De vez em quando eu e minha irmã
fazemos dessas: quebramos o silêncio e tecemos rápidas conversas por telefone um
tanto reveladoras.
Da última vez ela disse: estamos
melhores agora, P.
Eu perguntei: como irmãs ou de um
ponto de vista mais geral?
Como irmãs e separadas, como
gente. Respondeu.
Eu e L. temos quase a mesma
idade, apenas um ano e meio nos aparta. A imagem que para mim ilustra com
precisão nossa irmandade é a das duas em um ônibus no final da tarde em Belém,
sentadas lado a lado, chorando curtinho, doído e pra dentro: nosso pai estava
internado em uma clínica psiquiátrica e nós voltávamos de uma dilacerante
visita. Éramos adolescentes, eu tinha 16 anos e ela quase 18. O balanço do
ônibus dava a impressão de que viajávamos em uma montanha-russa. Seguramos as
duas no suporte do assento da frente como que numa tentativa de agarrar firme a
própria vida, implorando silenciosas para que aqueles rasgos, sendas e
rachaduras nos devorassem com algum mínimo cuidado e delicadeza, porque já
estávamos exauridas de tanto apanhar, nossos corpos passavam por um insustentável
esgotamento físico e mental.
Com algumas amigas vi se formar
esse vínculo de nó invisível que faz com que possamos nos acolher mesmo quando
faltam palavras. Da última vez que fui ver o rio passei por essa sensação.
Éramos seis mulheres e uma cria atravessando para o lado de lá da ilha, rindo
mesmo por entre tristezas, num barquinho popopô.
Disse uma vez a Clarissa Pinkola
Estés: a risada é uma das mais profundas expressões da sexualidade feminina. É
irreversível quando mostramos os dentes mesmo se a dor por dentro insistentemente
arranha e apedreja.
Decidimos ficar em um restaurante
à beira d’água, pedimos um tambaqui na brasa, sucos de cupuaçu. Eu, Fernanda e Flávia
tomamos uma cerveja. Clarisse deita na rede pendurada em um par de açaizeiros e
tira um cochilo, ficamos de olho no filhote dela – o pequeno por entre o verde
das árvores e do mato alterna sumiço e surgimento bravamente.
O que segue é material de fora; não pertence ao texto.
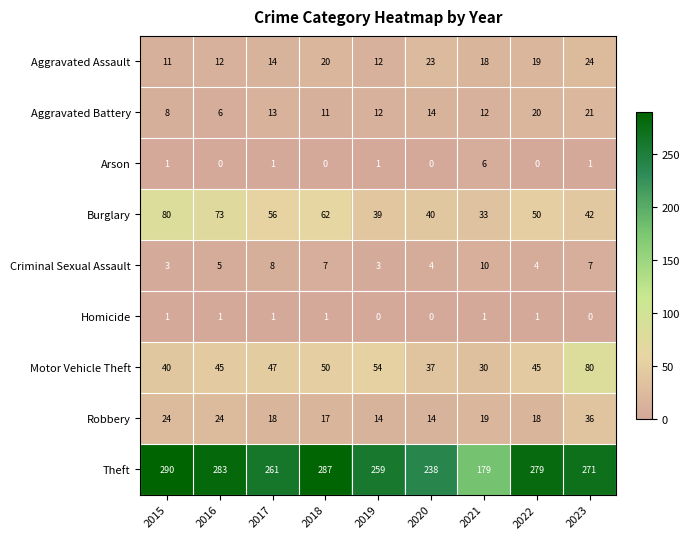

What is the difference between the highest and lowest values at 2018?

287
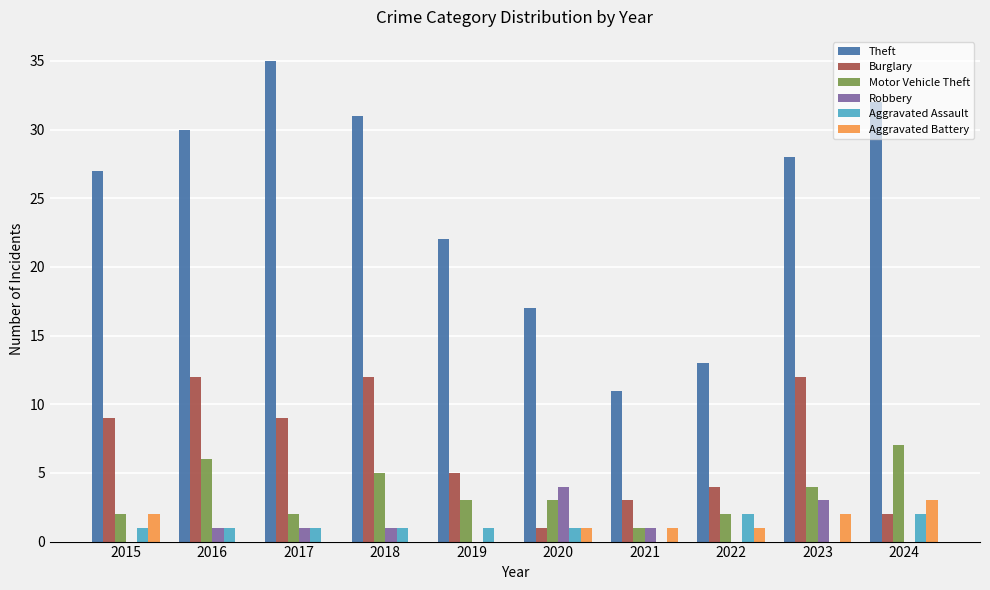

Reading right to left, extract all data points from this chart.

Theft: 32	28	13	11	17	22	31	35	30	27
Burglary: 2	12	4	3	1	5	12	9	12	9
Motor Vehicle Theft: 7	4	2	1	3	3	5	2	6	2
Robbery: 0	3	0	1	4	0	1	1	1	0
Aggravated Assault: 2	0	2	0	1	1	1	1	1	1
Aggravated Battery: 3	2	1	1	1	0	0	0	0	2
Dimítria foi dar
um mergulho mas logo volta para o almoço. Nos fartamos de peixe. Cuidado com as
espinhas, diz a Maria. Segundos depois Flávia confessa que está há dez minutos
engasgada sem, no entanto, entrar em desespero. Falamos em coro: come um pouco
de farinha!
Mas Flávia viu na internet que
não faz bem comer farinha para tirar espinha da garganta.
Clarisse questiona: tu preferes
confiar no Google ou confiar na gente?
Flávia escolhe a gente.
Levantamos e seguimos para nos
banhar naquelas águas lodosas, barrentas e de mistério infinito. Um caranguejo
belisca o pé da Clarisse, quase me afogo de tanto gargalhar. Eu, Maria e
Fernanda sentimos um temor místico ao mergulharmos. Dimítria, sereia, lembra de
pegar o troco da conta depois de já estarmos embarcadas para voltar. Tiramos uma
foto um pouco antes do cair da noite – todas fazendo pose, meio cafonas, meio
belíssimas. Felizes. Felizes apesar de todos os problemas suportados com graça
e coragem. Uma ao lado da outra, ni una menos, agarrando firme a vida, como
fôssemos eu e L. naquele ônibus, rasgando o ventre do rio em viagem de
montanha-russa, chorando pelos pais, pelos amores, pelas ausências, pelas
dúvidas, pelas alegrias. Cada qual com sua espinha enterrada na garganta. Irmãs
e gente. Estamos melhores agora. Não esqueçamos disso.